_What the exercise asks:_ The expected response is the full set of records, unchanged.
[Available data]
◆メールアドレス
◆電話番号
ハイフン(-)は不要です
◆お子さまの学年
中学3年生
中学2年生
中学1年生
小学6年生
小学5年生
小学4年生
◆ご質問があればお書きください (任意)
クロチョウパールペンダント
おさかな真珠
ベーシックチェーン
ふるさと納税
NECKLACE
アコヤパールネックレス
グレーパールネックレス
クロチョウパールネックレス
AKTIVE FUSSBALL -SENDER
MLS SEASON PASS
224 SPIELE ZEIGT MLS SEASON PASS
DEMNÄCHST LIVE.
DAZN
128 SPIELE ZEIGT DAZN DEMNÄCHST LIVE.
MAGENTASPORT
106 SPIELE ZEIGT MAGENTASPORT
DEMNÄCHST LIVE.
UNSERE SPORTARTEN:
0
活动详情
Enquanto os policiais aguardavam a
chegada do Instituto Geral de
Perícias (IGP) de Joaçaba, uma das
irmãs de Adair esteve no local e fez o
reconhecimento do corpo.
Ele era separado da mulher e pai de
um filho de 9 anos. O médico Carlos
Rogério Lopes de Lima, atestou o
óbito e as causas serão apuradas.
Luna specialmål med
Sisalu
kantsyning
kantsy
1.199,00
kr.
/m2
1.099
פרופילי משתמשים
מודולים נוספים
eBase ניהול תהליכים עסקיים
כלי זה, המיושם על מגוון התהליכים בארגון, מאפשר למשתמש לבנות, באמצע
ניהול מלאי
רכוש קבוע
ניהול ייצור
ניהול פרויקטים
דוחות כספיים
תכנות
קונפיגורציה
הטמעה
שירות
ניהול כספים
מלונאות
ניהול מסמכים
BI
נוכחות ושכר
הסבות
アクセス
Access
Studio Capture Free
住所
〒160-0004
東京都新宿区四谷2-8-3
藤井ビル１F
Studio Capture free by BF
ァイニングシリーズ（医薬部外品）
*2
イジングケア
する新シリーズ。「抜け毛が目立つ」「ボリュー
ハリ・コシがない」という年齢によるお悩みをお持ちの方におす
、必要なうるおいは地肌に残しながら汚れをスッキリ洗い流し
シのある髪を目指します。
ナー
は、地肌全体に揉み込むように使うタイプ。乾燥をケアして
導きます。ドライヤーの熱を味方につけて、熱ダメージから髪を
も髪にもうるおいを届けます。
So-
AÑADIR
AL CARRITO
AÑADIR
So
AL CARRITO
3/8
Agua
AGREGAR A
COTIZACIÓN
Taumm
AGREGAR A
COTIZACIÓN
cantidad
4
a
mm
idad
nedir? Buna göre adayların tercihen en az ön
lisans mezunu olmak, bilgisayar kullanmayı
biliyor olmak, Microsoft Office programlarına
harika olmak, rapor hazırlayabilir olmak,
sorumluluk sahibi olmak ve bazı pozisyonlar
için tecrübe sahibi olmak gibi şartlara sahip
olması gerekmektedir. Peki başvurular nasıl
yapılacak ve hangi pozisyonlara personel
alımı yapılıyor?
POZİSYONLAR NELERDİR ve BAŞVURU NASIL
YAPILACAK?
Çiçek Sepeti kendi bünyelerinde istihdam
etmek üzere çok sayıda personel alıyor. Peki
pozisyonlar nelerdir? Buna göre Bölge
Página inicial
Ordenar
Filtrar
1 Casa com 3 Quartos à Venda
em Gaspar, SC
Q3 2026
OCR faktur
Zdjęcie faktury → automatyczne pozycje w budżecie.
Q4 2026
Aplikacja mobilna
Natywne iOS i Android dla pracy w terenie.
[/Available data]
_Worked solution:_
◆メールアドレス
◆電話番号
ハイフン(-)は不要です
◆お子さまの学年
中学3年生
中学2年生
中学1年生
小学6年生
小学5年生
小学4年生
◆ご質問があればお書きください (任意)
クロチョウパールペンダント
おさかな真珠
ベーシックチェーン
ふるさと納税
NECKLACE
アコヤパールネックレス
グレーパールネックレス
クロチョウパールネックレス
AKTIVE FUSSBALL -SENDER
MLS SEASON PASS
224 SPIELE ZEIGT MLS SEASON PASS
DEMNÄCHST LIVE.
DAZN
128 SPIELE ZEIGT DAZN DEMNÄCHST LIVE.
MAGENTASPORT
106 SPIELE ZEIGT MAGENTASPORT
DEMNÄCHST LIVE.
UNSERE SPORTARTEN:
0
活动详情
Enquanto os policiais aguardavam a
chegada do Instituto Geral de
Perícias (IGP) de Joaçaba, uma das
irmãs de Adair esteve no local e fez o
reconhecimento do corpo.
Ele era separado da mulher e pai de
um filho de 9 anos. O médico Carlos
Rogério Lopes de Lima, atestou o
óbito e as causas serão apuradas.
Luna specialmål med
Sisalu
kantsyning
kantsy
1.199,00
kr.
/m2
1.099
פרופילי משתמשים
מודולים נוספים
eBase ניהול תהליכים עסקיים
כלי זה, המיושם על מגוון התהליכים בארגון, מאפשר למשתמש לבנות, באמצע
ניהול מלאי
רכוש קבוע
ניהול ייצור
ניהול פרויקטים
דוחות כספיים
תכנות
קונפיגורציה
הטמעה
שירות
ניהול כספים
מלונאות
ניהול מסמכים
BI
נוכחות ושכר
הסבות
アクセス
Access
Studio Capture Free
住所
〒160-0004
東京都新宿区四谷2-8-3
藤井ビル１F
Studio Capture free by BF
ァイニングシリーズ（医薬部外品）
*2
イジングケア
する新シリーズ。「抜け毛が目立つ」「ボリュー
ハリ・コシがない」という年齢によるお悩みをお持ちの方におす
、必要なうるおいは地肌に残しながら汚れをスッキリ洗い流し
シのある髪を目指します。
ナー
は、地肌全体に揉み込むように使うタイプ。乾燥をケアして
導きます。ドライヤーの熱を味方につけて、熱ダメージから髪を
も髪にもうるおいを届けます。
So-
AÑADIR
AL CARRITO
AÑADIR
So
AL CARRITO
3/8
Agua
AGREGAR A
COTIZACIÓN
Taumm
AGREGAR A
COTIZACIÓN
cantidad
4
a
mm
idad
nedir? Buna göre adayların tercihen en az ön
lisans mezunu olmak, bilgisayar kullanmayı
biliyor olmak, Microsoft Office programlarına
harika olmak, rapor hazırlayabilir olmak,
sorumluluk sahibi olmak ve bazı pozisyonlar
için tecrübe sahibi olmak gibi şartlara sahip
olması gerekmektedir. Peki başvurular nasıl
yapılacak ve hangi pozisyonlara personel
alımı yapılıyor?
POZİSYONLAR NELERDİR ve BAŞVURU NASIL
YAPILACAK?
Çiçek Sepeti kendi bünyelerinde istihdam
etmek üzere çok sayıda personel alıyor. Peki
pozisyonlar nelerdir? Buna göre Bölge
Página inicial
Ordenar
Filtrar
1 Casa com 3 Quartos à Venda
em Gaspar, SC
Q3 2026
OCR faktur
Zdjęcie faktury → automatyczne pozycje w budżecie.
Q4 2026
Aplikacja mobilna
Natywne iOS i Android dla pracy w terenie.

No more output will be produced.